Instructions for the task – Going through the entries below, copy out each line that contains "write".

Dataset entries:

+---+

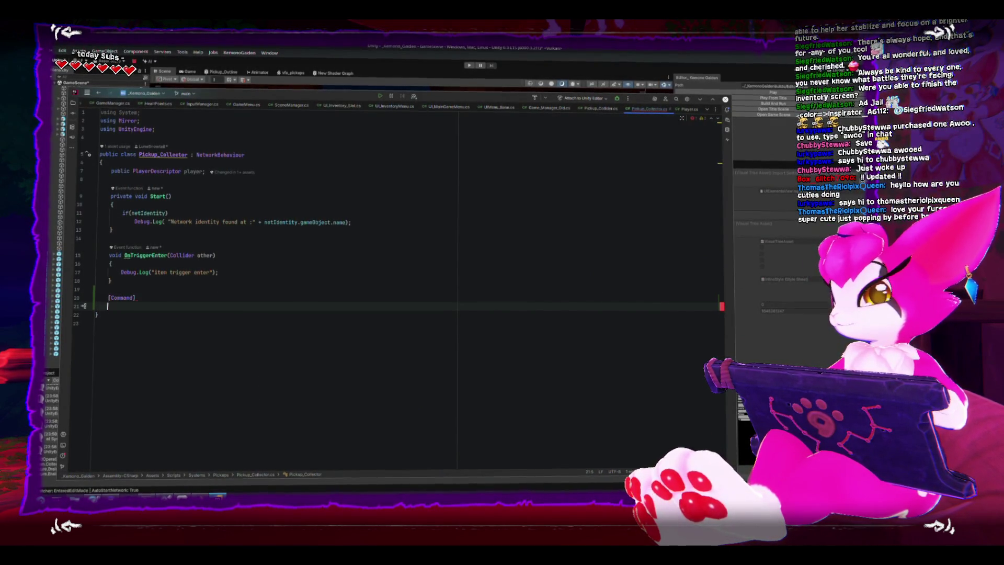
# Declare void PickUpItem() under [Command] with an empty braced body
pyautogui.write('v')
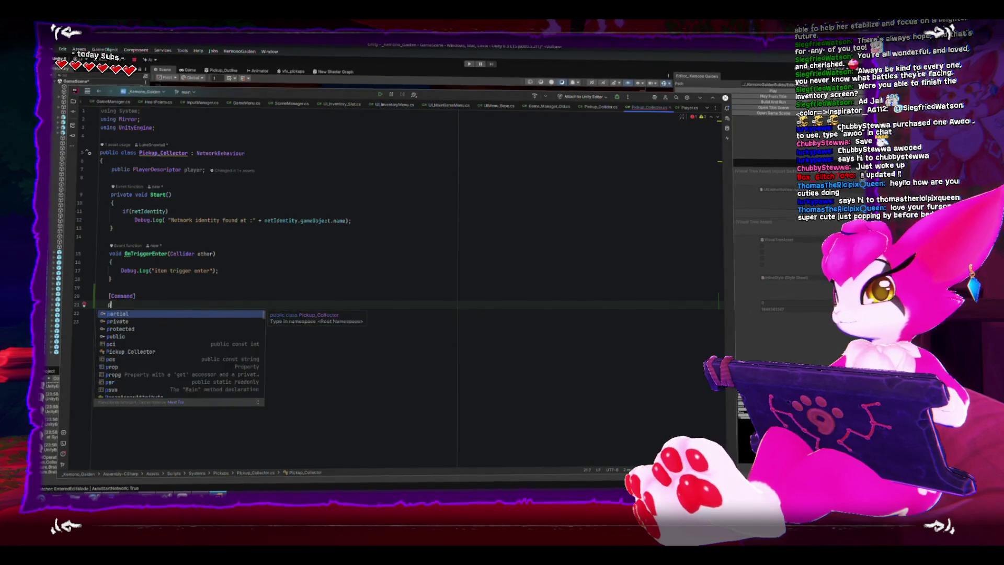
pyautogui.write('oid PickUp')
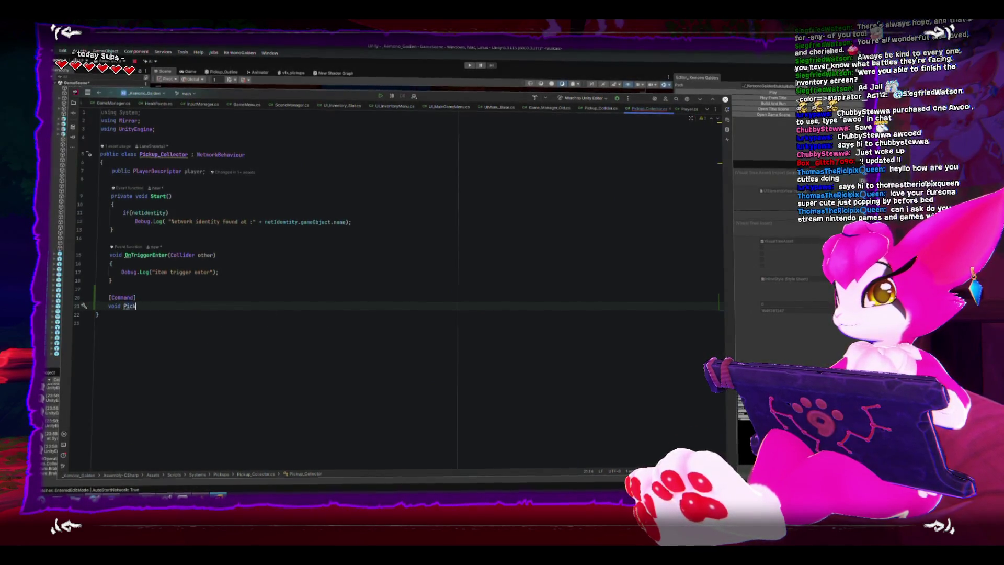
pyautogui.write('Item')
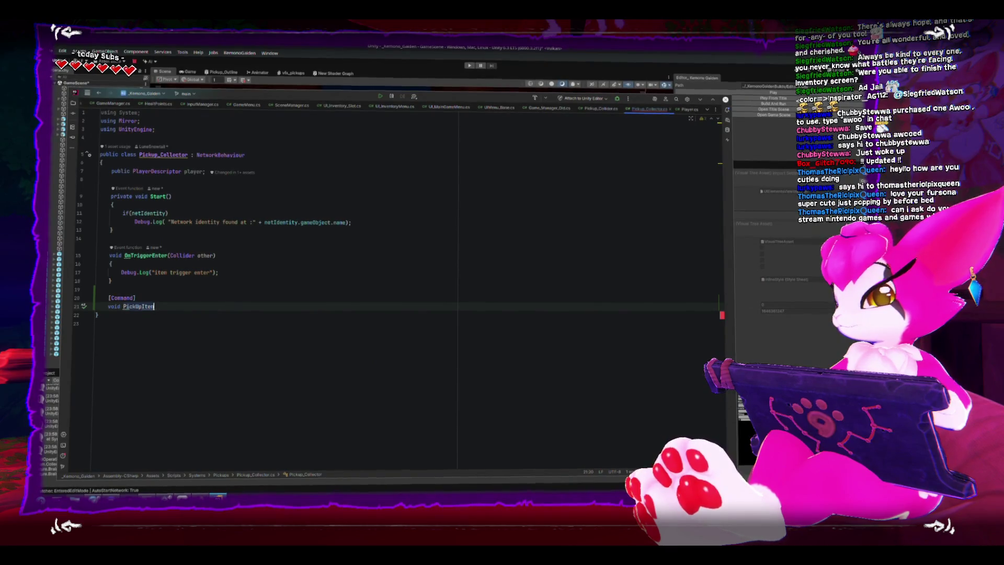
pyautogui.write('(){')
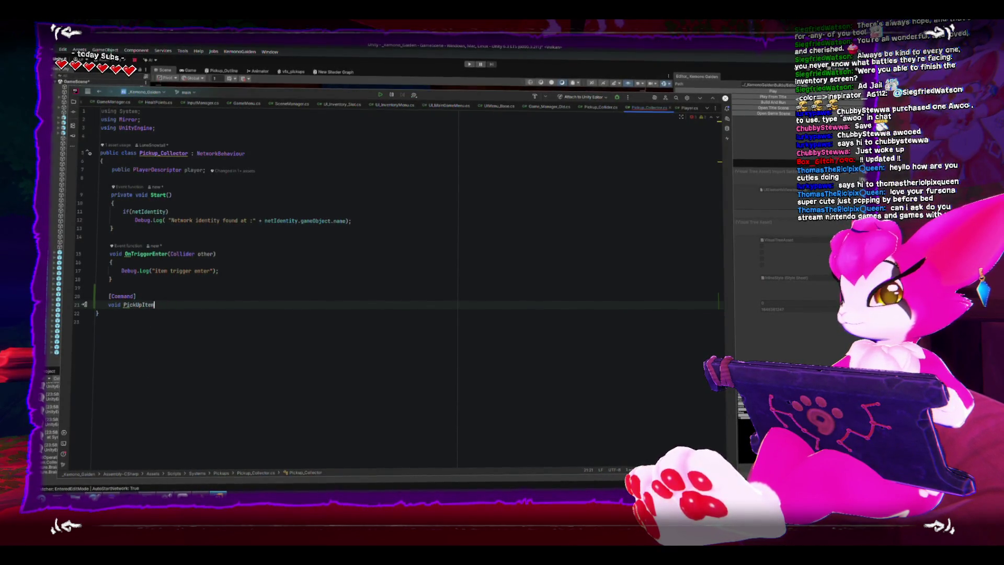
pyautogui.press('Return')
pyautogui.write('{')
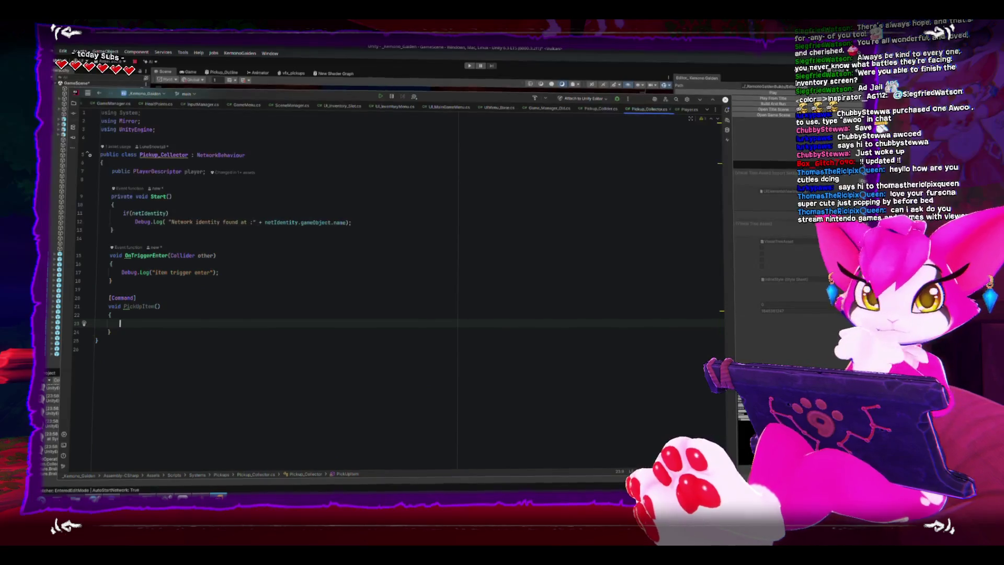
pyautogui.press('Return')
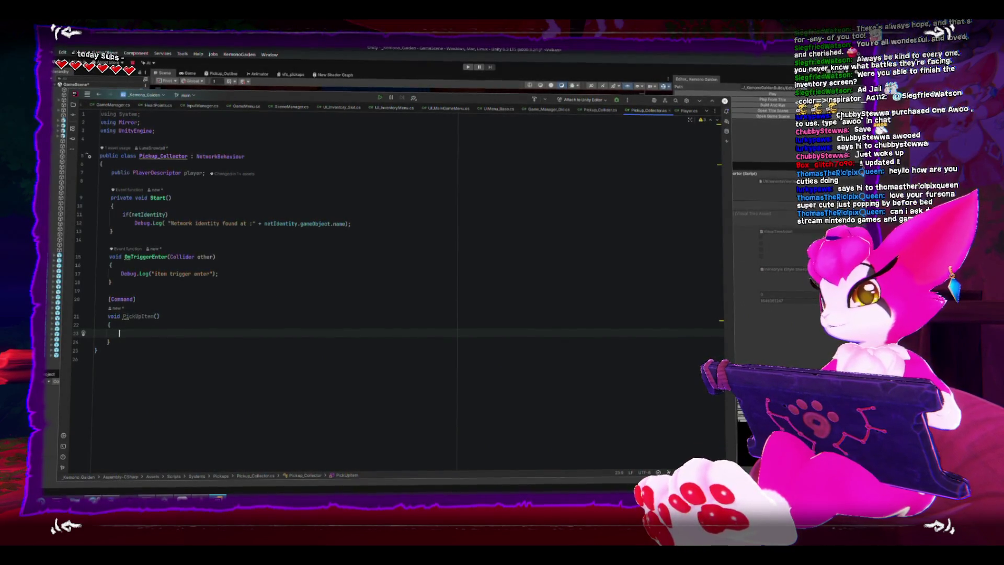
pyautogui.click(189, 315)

+---+

Answer area –
pyautogui.write('v')
pyautogui.write('oid PickUp')
pyautogui.write('Item')
pyautogui.write('(){')
pyautogui.write('{')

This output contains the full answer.